• PROBLEM DETAILS: Go through the data below. List every line that holds the word "CROSS".

··· STORED DATA

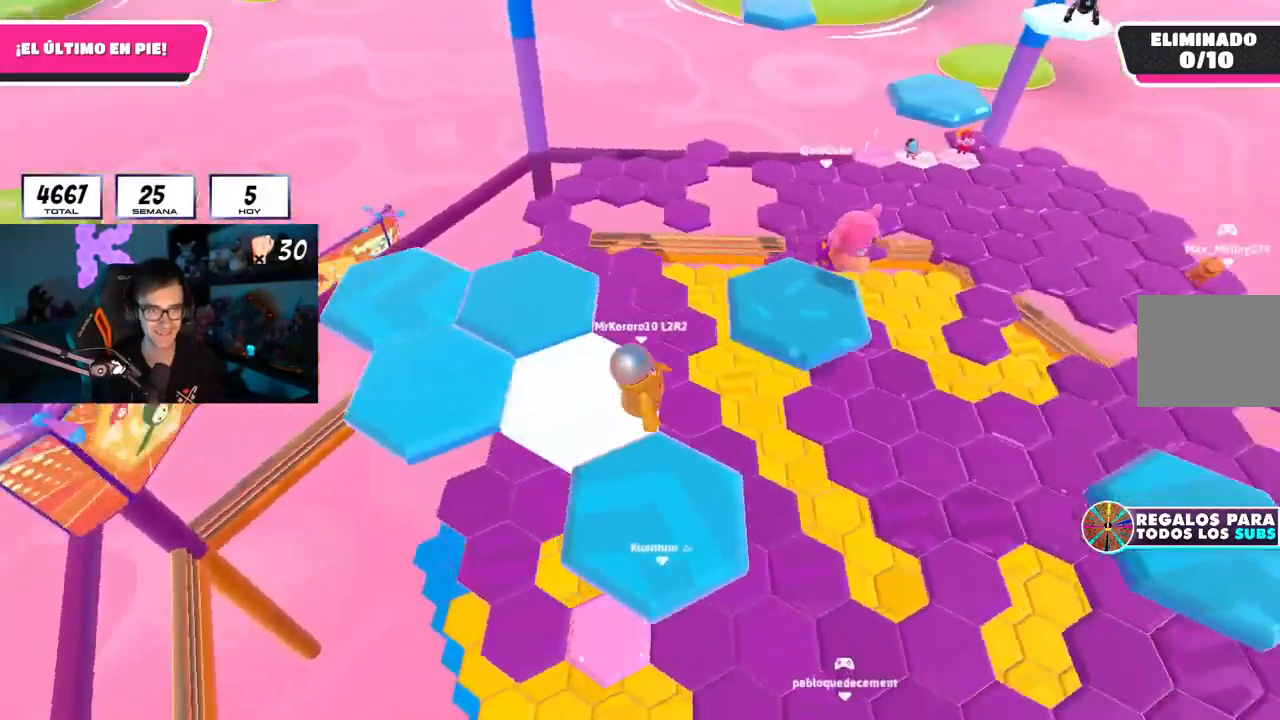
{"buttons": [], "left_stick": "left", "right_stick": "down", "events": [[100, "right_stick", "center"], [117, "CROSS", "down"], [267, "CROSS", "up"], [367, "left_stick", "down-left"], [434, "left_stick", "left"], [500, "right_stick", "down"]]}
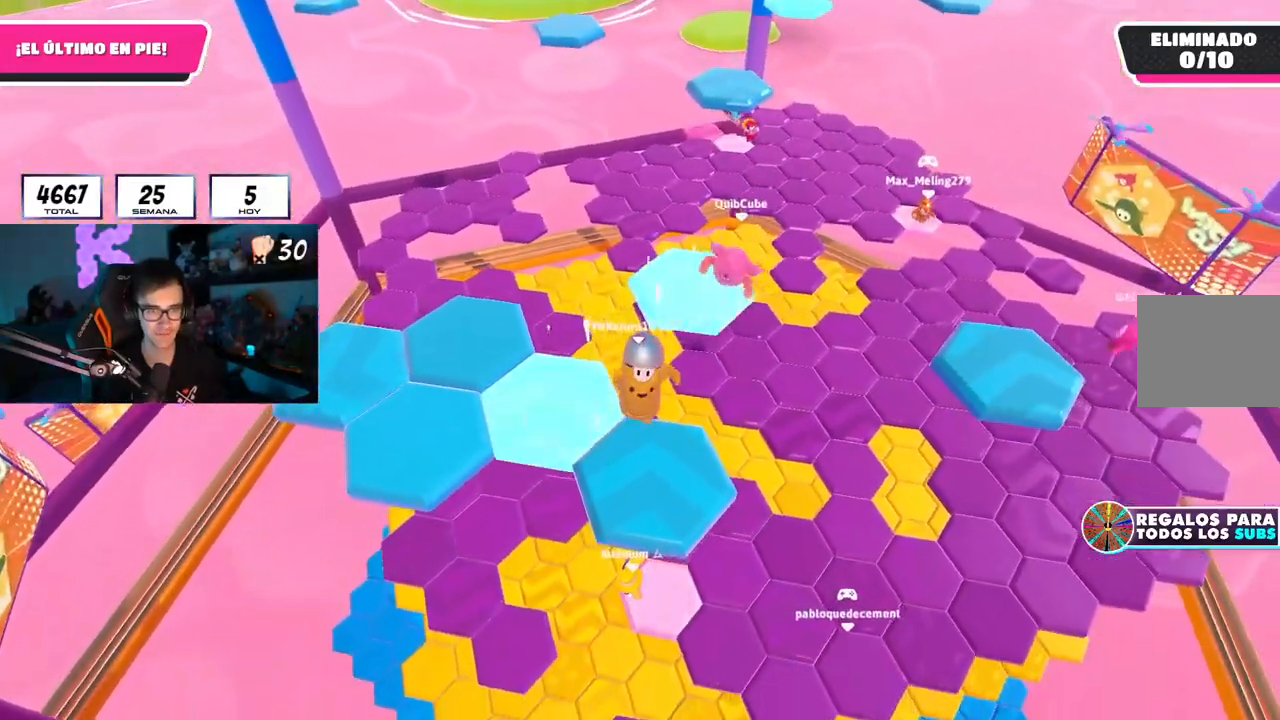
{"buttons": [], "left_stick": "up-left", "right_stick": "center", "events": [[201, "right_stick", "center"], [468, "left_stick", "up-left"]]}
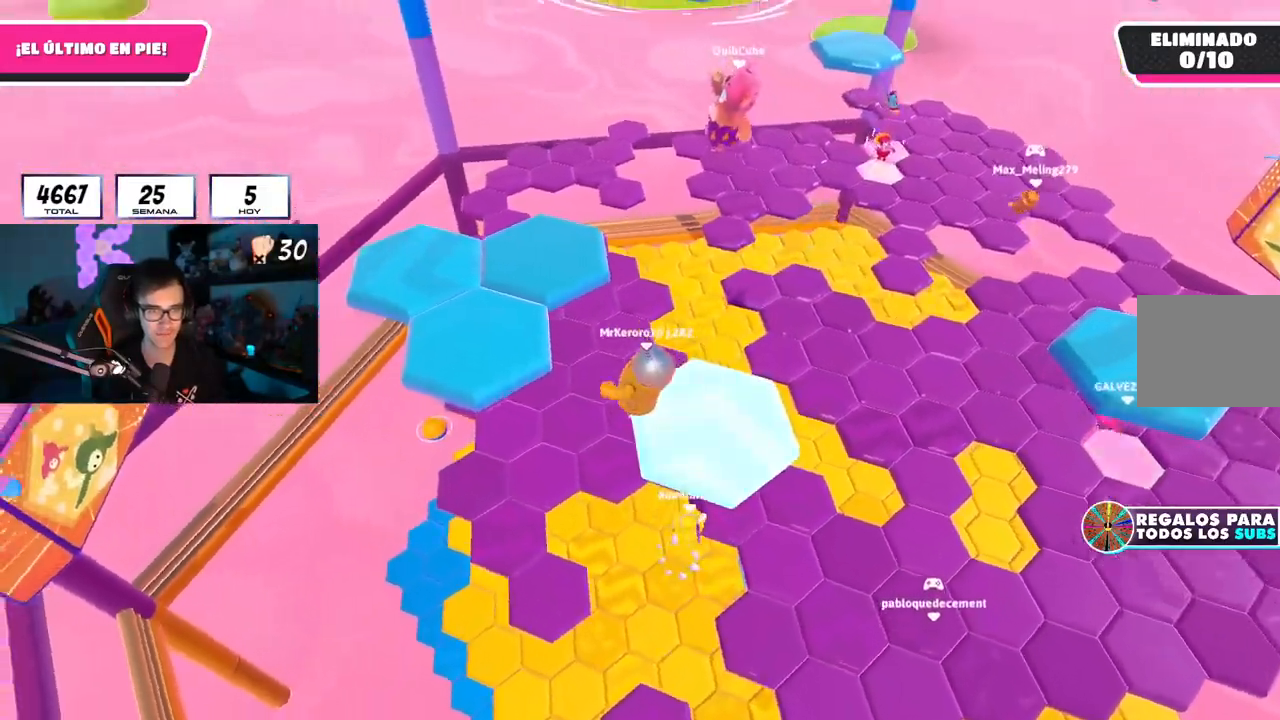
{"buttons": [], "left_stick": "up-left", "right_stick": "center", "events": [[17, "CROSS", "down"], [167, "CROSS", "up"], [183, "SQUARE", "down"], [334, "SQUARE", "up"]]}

······

• EXPECTED ANSWER:
{"buttons": [], "left_stick": "left", "right_stick": "down", "events": [[100, "right_stick", "center"], [117, "CROSS", "down"], [267, "CROSS", "up"], [367, "left_stick", "down-left"], [434, "left_stick", "left"], [500, "right_stick", "down"]]}
{"buttons": [], "left_stick": "up-left", "right_stick": "center", "events": [[17, "CROSS", "down"], [167, "CROSS", "up"], [183, "SQUARE", "down"], [334, "SQUARE", "up"]]}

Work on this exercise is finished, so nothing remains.